Destry mengatakan, di tengah ketidakpastian global yang masih tinggi akibat sikap hawkish bank sentral Amerika Serikat (The Fed) dan potensi era higher for longer, BI tetap menempatkan stabilitas sebagai prioritas. Namun, kebijakan tersebut berjalan beriringan dengan upaya menjaga momentum pertumbuhan ekonomi.
"Apakah terus Bank Indonesia tidak concern dengan pertumbuhan? Salah. Kami tetap concern dengan pertumbuhan, tetapi kami menggunakan kebijakan makroprudensial dan juga kebijakan sistem pembayaran untuk mendorong pertumbuhan ekonomi," kata Destry saat memberikan sambutan secara daring dalam kegiatan Editors Briefing di Parapat, Sumatera Utara, Jumat (31/7).

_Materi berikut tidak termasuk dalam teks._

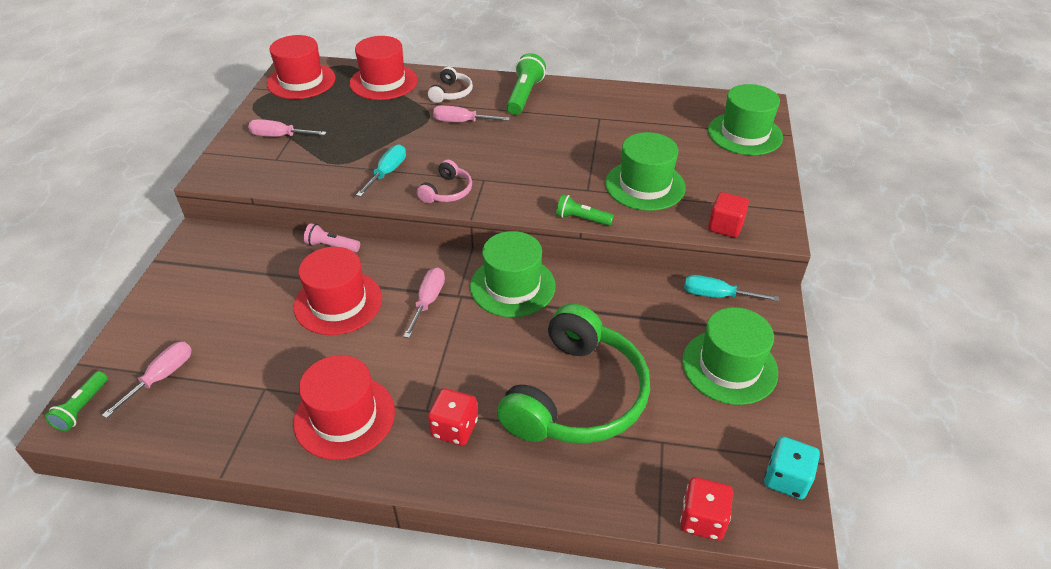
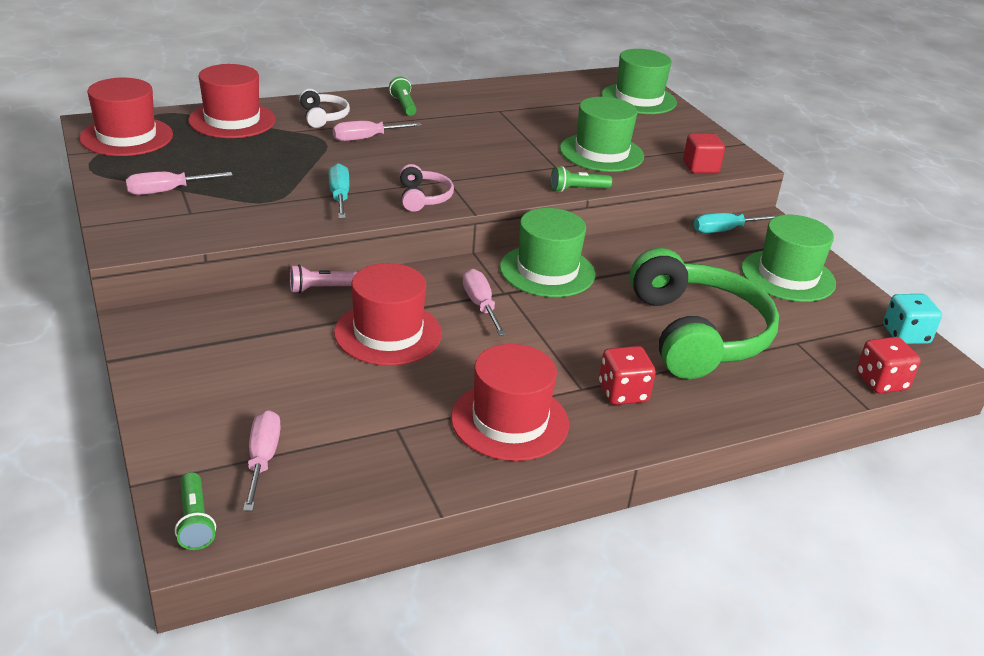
camera: 35 degrees left, 10 degrees down
(524, 95) = (403, 105): green flashlight -> green flashlight, size x0.63

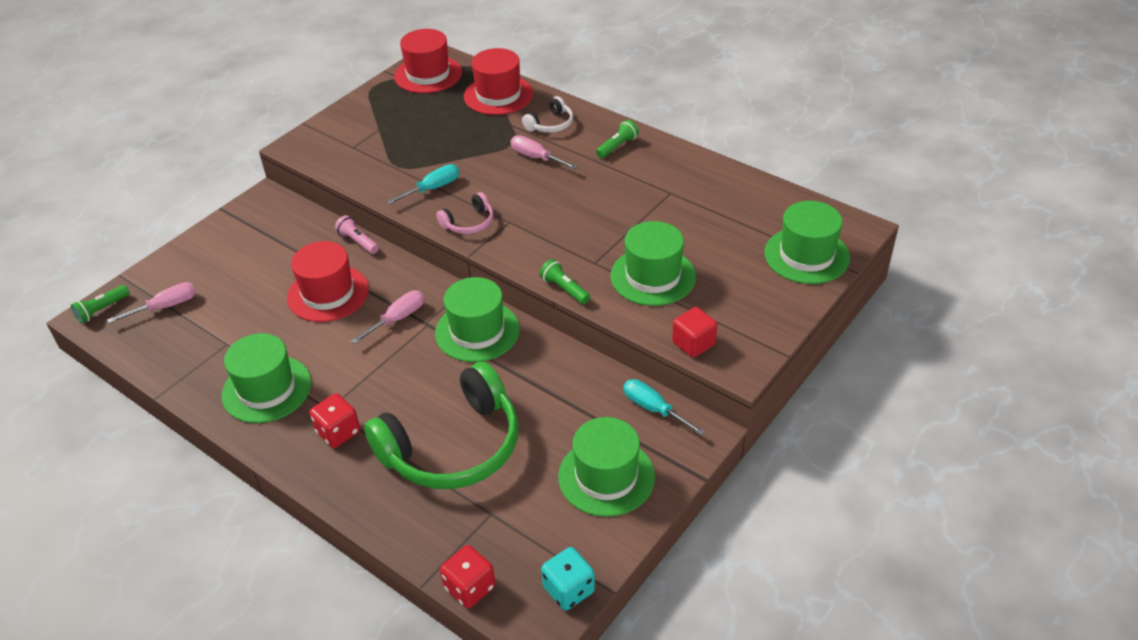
camera: 65 degrees right, 10 degrees up
(167, 191) = (371, 125): pink screwdriver -> none
(509, 421) = (266, 389): red hat -> green hat

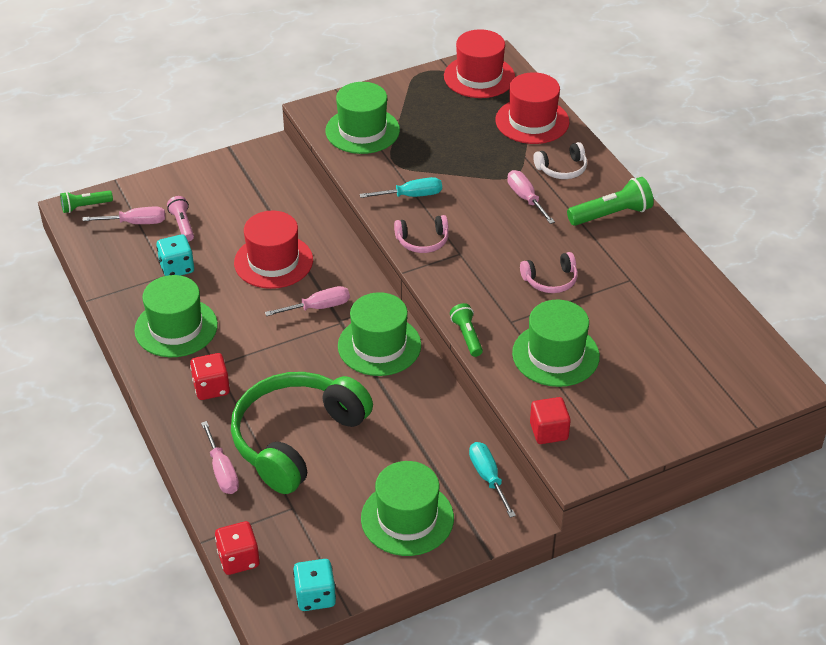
camera: 25 degrees right, 0 degrees up
(233, 333) = (177, 268): none -> turquoise dice
(358, 242) = (326, 222): pink flashlight -> pink flashlight (182, 225)
(398, 507) = (222, 471): none -> pink screwdriver
(453, 446) = (296, 439): green headphones -> green headphones turned 135 degrees clockwise
(604, 216) = (550, 280): none -> pink headphones
(617, 146) = (611, 214): green flashlight -> green flashlight, size x1.60
(806, 255) = (718, 391): green hat -> green hat (362, 130)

Menurut Destry, BI mempertahankan BI Rate di level 5,75 persen untuk menjaga stabilitas nilai tukar rupiah dan mengantisipasi tekanan inflasi di tengah ketidakpastian global. Di sisi lain, bank sentral mengoptimalkan instrumen lain agar sektor riil tetap memperoleh dukungan pembiayaan.
Salah satu langkah yang ditempuh adalah memberikan insentif likuiditas berupa pengurangan giro wajib minimum (GWM) kepada perbankan yang menyalurkan kredit ke sektor prioritas, termasuk usaha mikro, kecil, dan menengah (UMKM).
Selain itu, BI juga menyiapkan kebijakan likuiditas makroprudensial untuk memperkuat fungsi intermediasi perbankan. Kebijakan tersebut diarahkan agar bank lebih banyak menyalurkan kredit ke sektor riil dibandingkan menempatkan dana pada surat berharga.
"Yang kami harapkan, bank harus kembali kepada fungsi awalnya sebagai lembaga intermediasi antara sektor keuangan dan sektor riil, yaitu menyalurkan kredit," kata Destry.
Destry menambahkan, setelah pengunduran diri Gubernur BI Perry Warjiyo, arah kebijakan bank sentral tetap tidak berubah. BI akan tetap memprioritaskan stabilitas nilai tukar rupiah dan inflasi, sekaligus mengoptimalkan instrumen makroprudensial, sistem pembayaran, pengembangan UMKM, ekonomi syariah, dan ekonomi hijau untuk menopang pertumbuhan ekonomi.
Menurut Destry, BI juga akan terus memperkuat sinergi dengan Kementerian Keuangan, Otoritas Jasa Keuangan (OJK), Lembaga Penjamin Simpanan (LPS), serta Komite Stabilitas Sistem Keuangan (KSSK) guna menjaga stabilitas sistem keuangan dan mendukung penyaluran kredit.
Di bidang pengendalian inflasi, BI bersama pemerintah terus memperkuat Gerakan Pengendalian Inflasi Pangan Strategis (GPIPS), yang merupakan transformasi Gerakan Nasional Pengendalian Inflasi Pangan (GNPIP). Program tersebut difokuskan pada peningkatan produktivitas, penguatan distribusi pangan, serta pengembangan kemitraan untuk menjaga stabilitas harga sekaligus mendukung ketahanan pangan nasional.